• _How to complete this task_: Extract every line of the records that contains the word "True".

• _The records_:
Segment Open

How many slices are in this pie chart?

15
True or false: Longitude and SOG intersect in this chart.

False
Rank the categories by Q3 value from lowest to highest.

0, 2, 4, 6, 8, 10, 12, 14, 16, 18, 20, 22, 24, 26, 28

Segment Closed
Segment Open

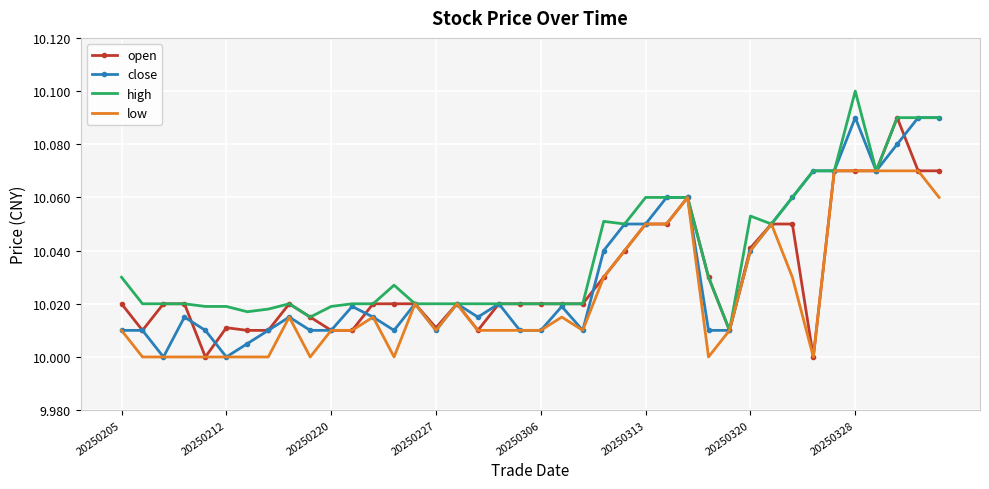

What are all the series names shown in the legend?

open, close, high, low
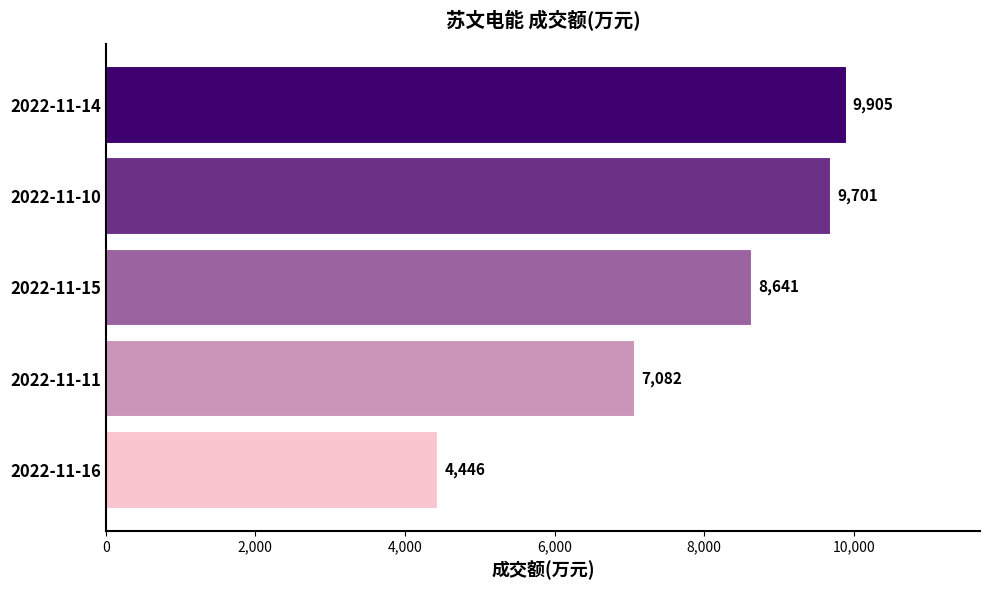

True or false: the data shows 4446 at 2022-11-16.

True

Segment Closed

• _Exercise response_:
True or false: Longitude and SOG intersect in this chart.
True or false: the data shows 4446 at 2022-11-16.
True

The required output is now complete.